Nice-Matin (Nice Littoral et Vallées)
À Beausoleil, un procès aux accents russo-brésiliens
Sept personnes, dont une mère et son fils, comparaissent à Nice pour avoir participé à des degrés divers à un réseau de proxénétisme et de trafic de drogue.
Les copropriétaires de l’immeuble Les Flots d’or, rue Guynemer à Beausoleil, fatigués par des allées et venues dans l’appartement d’une escort-girl, ne se doutaient pas qu’ils seraient à l’origine d’une enquête tentaculaire. Le tribunal correctionnel de Nice consacre trois jours cette semaine à l’examen d’une affaire, où se mêle prostitution de luxe et trafic de drogue à Beausoleil, Menton et Monaco.
« Matrone »
Au coeur de ce sulfureux dossier, il y a Janice Gycero, flamboyante quinquagénaire brésilienne, titulaire d’une carte de résidente monégasque. Elle se présente comme femme de ménage. Les gendarmes la qualifient de « matrone ». La justice lui reproche d’assurer la logistique à l’arrivée de compatriotes prostituées, de passer des petites annonces sur les sites spécialisés, de fournir des voitures de location, des sex-toys, ou des préservatifs... Le parquet de Nice et celui de Monaco avaient décidé de mettre en place une équipe commune d’enquête en avril 2020. À l’activité de proxénétisme de Janice Gycero, s’ajoute une vente de drogue (cocaïne, MDMA, cannabis…) pour les clients des prostituées. Un service commercial assuré par Douglas, le propre fils de Janice Gycero, grand jeune homme « rasta » très instable dans la vie, comme dans le box des prévenus. « La consommation de cocaïne faisait parfois partie intégrante de la prestation », confie un enquêteur.

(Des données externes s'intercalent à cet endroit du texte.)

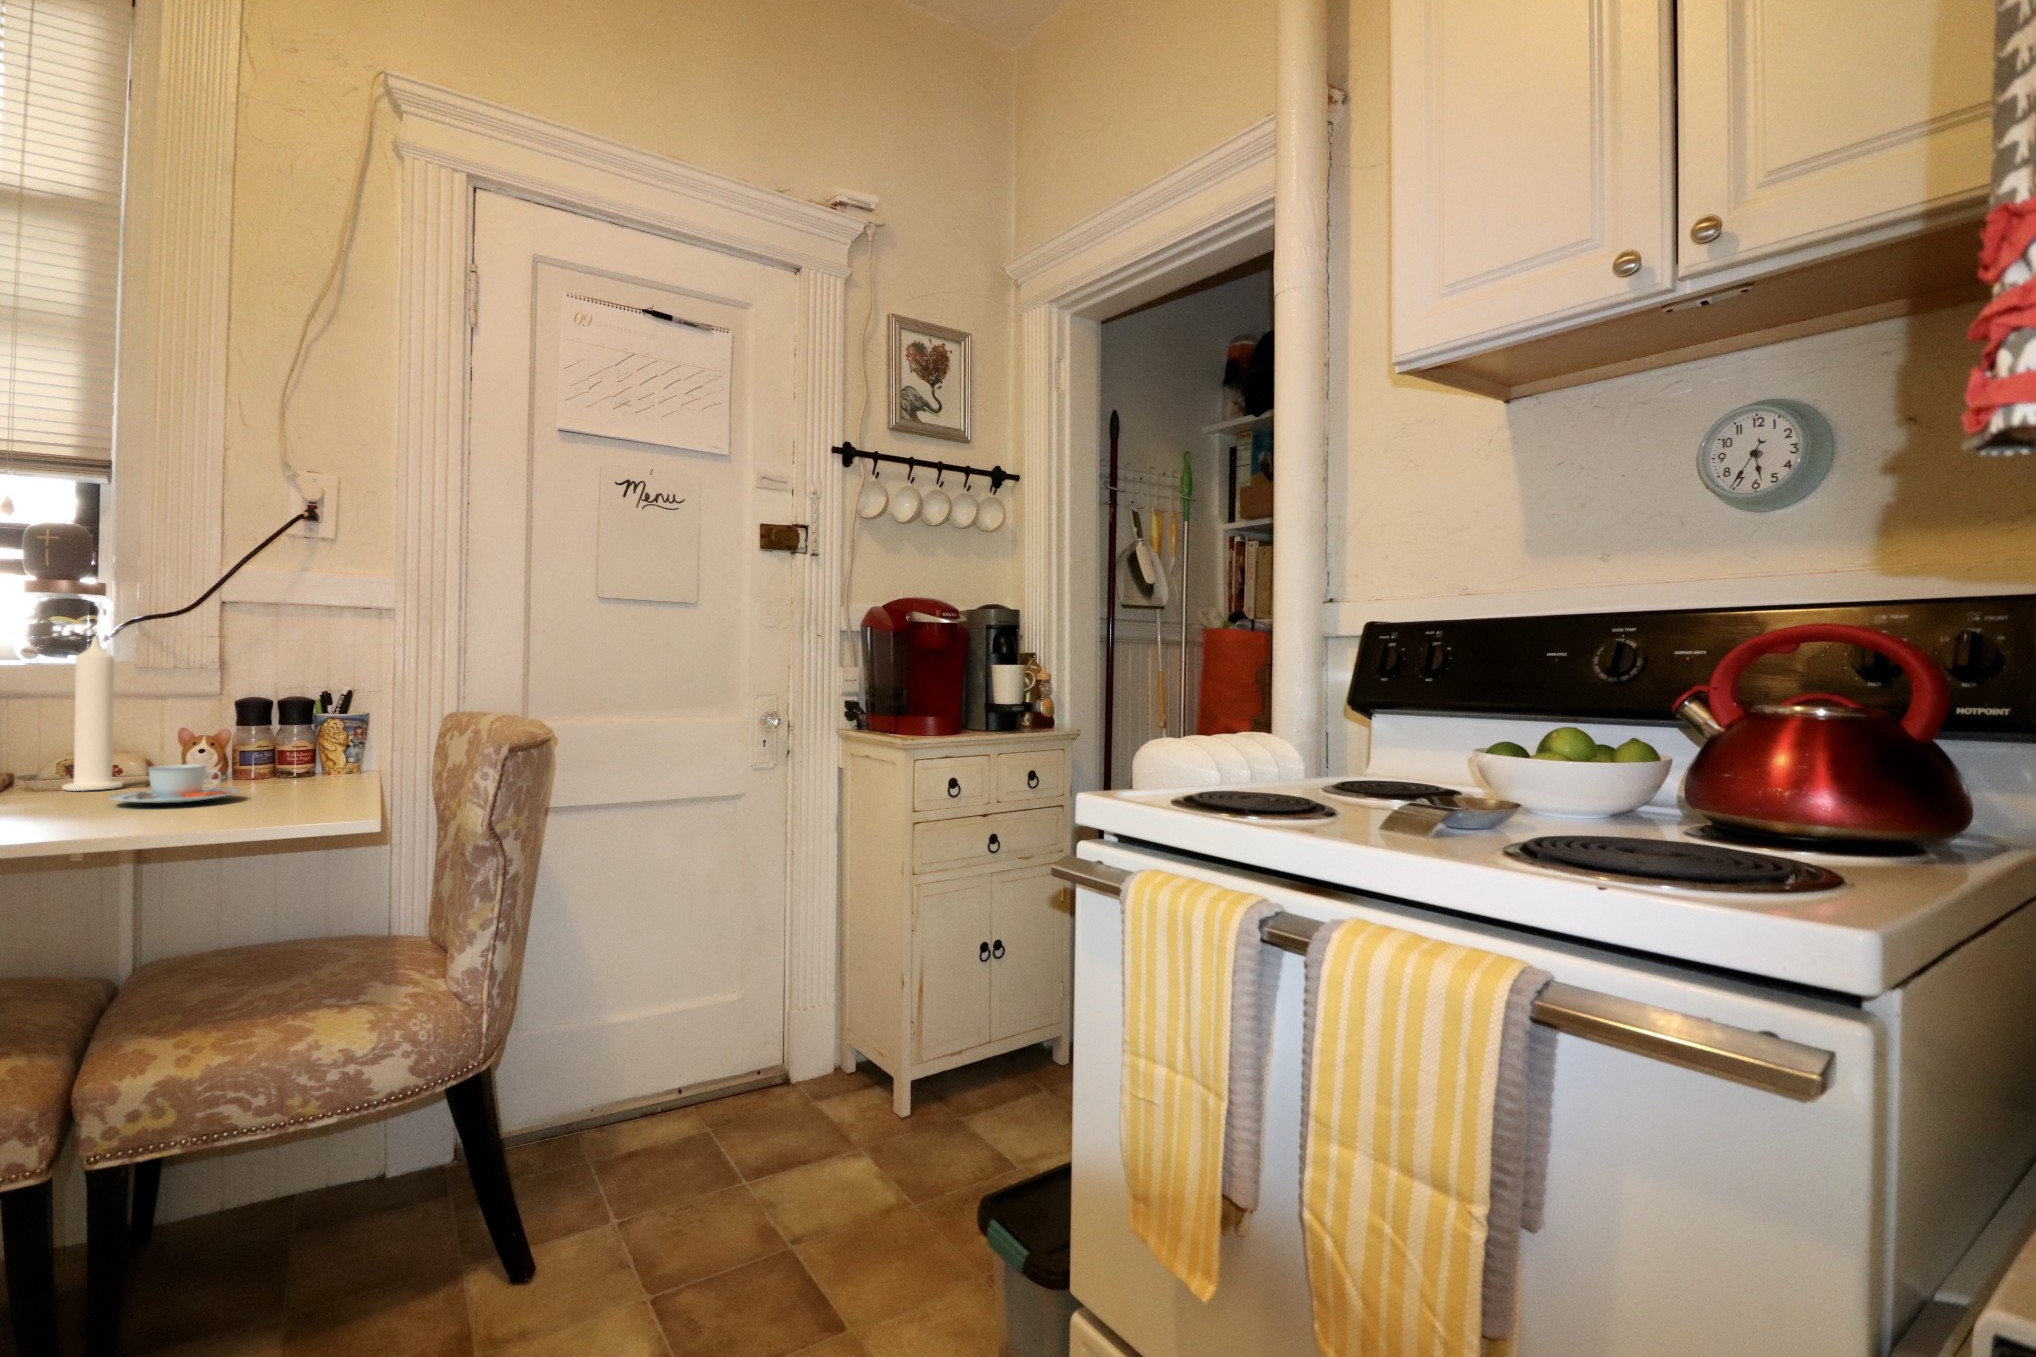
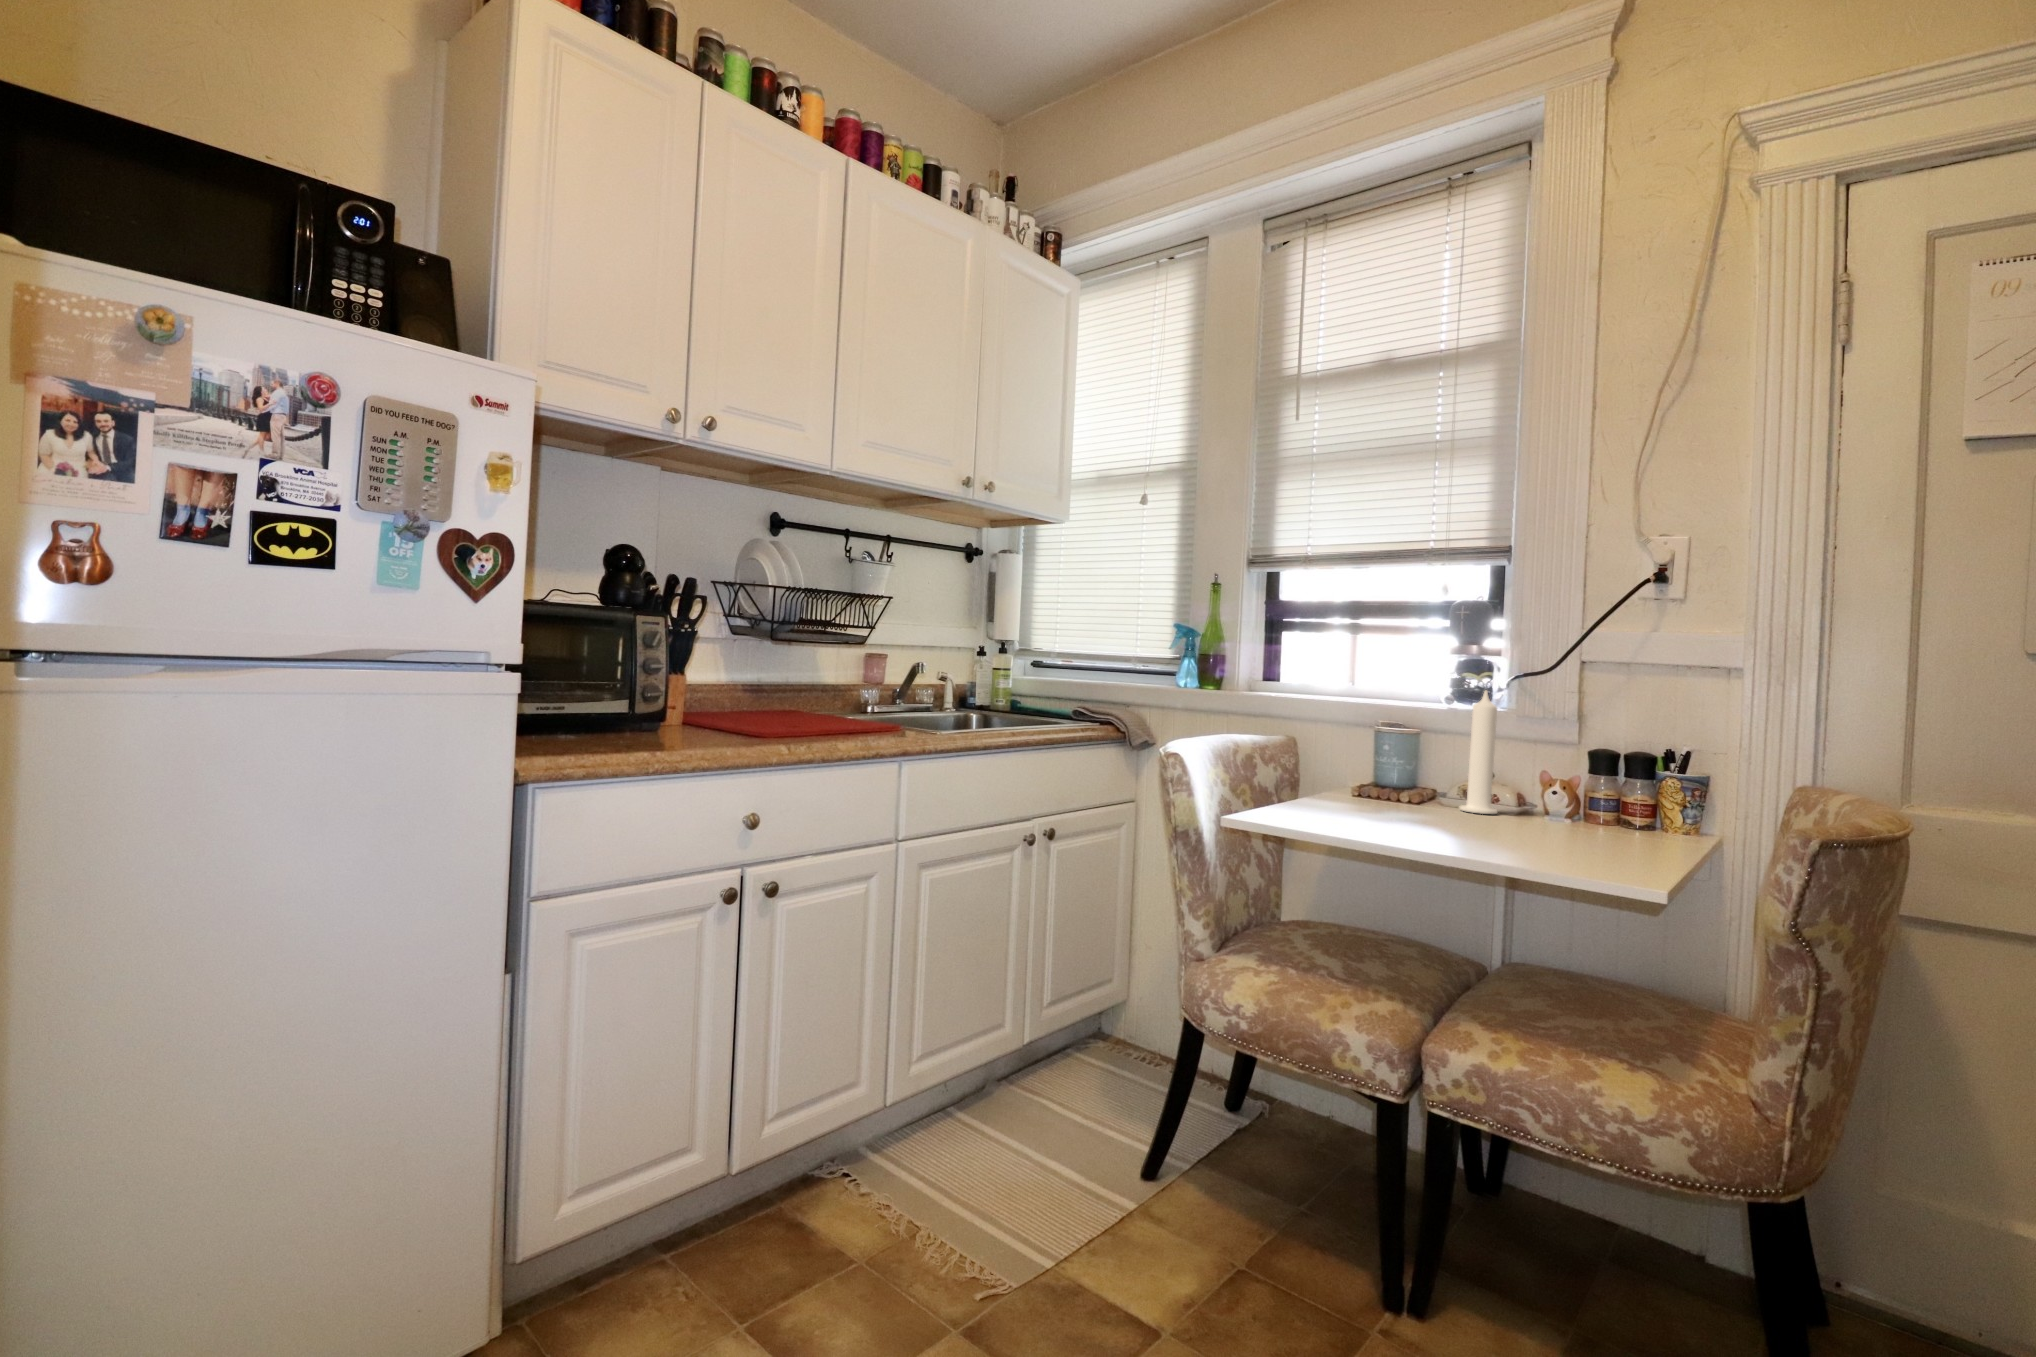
teacup: present [110,764,240,803] -> none [1475,801,1569,836]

Les investigations identifient des dizaines d’escorts, dont certaines sont dûment déclarées comme travailleuses du sexe dans la Principauté. Elles louent à la semaine des appartements aux Flots d’or et aux Jardins d’elisa. Il apparaît que les différents protagonistes, notamment Janice, ont un train de vie sans commune mesure avec leurs revenus officiels. « Vous versez personnellement 3 500 euros de loyers par mois », remarque la présidente Audrey Albertini, qui tente de démêler ce volumineux dossier d’enquête. Beaucoup d’argent repart également par mandat au Brésil, ce qui vaut à Janice Gycero d’être poursuivie pour blanchiment et traite des êtres humains. Talita, Kelly, Sheyme, Hilda, Deborah ou Valeria gagnent, selon les mois entre 5 000 et 15 000 euros. Les escort-girls, placées sur écoutes par les gendarmes, accablent Janice, mais évoquent parfois Alexandra Romadina, 70 ans, riche veuve russe propriétaire d’une dizaine d’appartements. Qui s’est toujours défendue de connaître l’activité réelle des locataires.
7 ans de prison requis
La justice, incrédule, a confisqué l’ensemble des appartements et bloqué ses nombreux comptes bancaires. « Quel est l’intérêt de sous-louer par l’intermédiaire de Janice », s’interroge Me Pascal De Souza, avocat d’une seule prostituée partie civile. Alexandra Romadina répond en italien : «Jene parlais pas bien français. Janice faisait le ménage et fournissait des locataires... Comme une agence prend une commission. » – « N’était-ce pas pour cacher le fait que celles qui souslouaient étaient des prostituées ? », insiste Me De Souza. Janice, elle, dément avoir tiré le moindre profit des passes de ses compatriotes, mais assure avoir dégagé un bénéfice de la sous-location uniquement. Le procureur Marc Ruperd décrit « une sorte de conciergerie au service de la prostitution », « un business familial très rentable avec des prestations largement surfacturées. » Il requiert sept ans d’emprisonnement contre Janice Gycerio, 10 000 euros d’amende et une interdiction de territoire national. Cinq ans de prison sont demandés à l’encontre de son fils Douglas, à la tête du trafic de drogue ; quatre ans contre Benjamin Dangelo, qualifié de lieutenant. Quant à la propriétaire russe, le procureur a demandé une peine de deux ans de prison. Les plaidoiries de la défense ont débuté. Le jugement est attendu ce mercredi soir.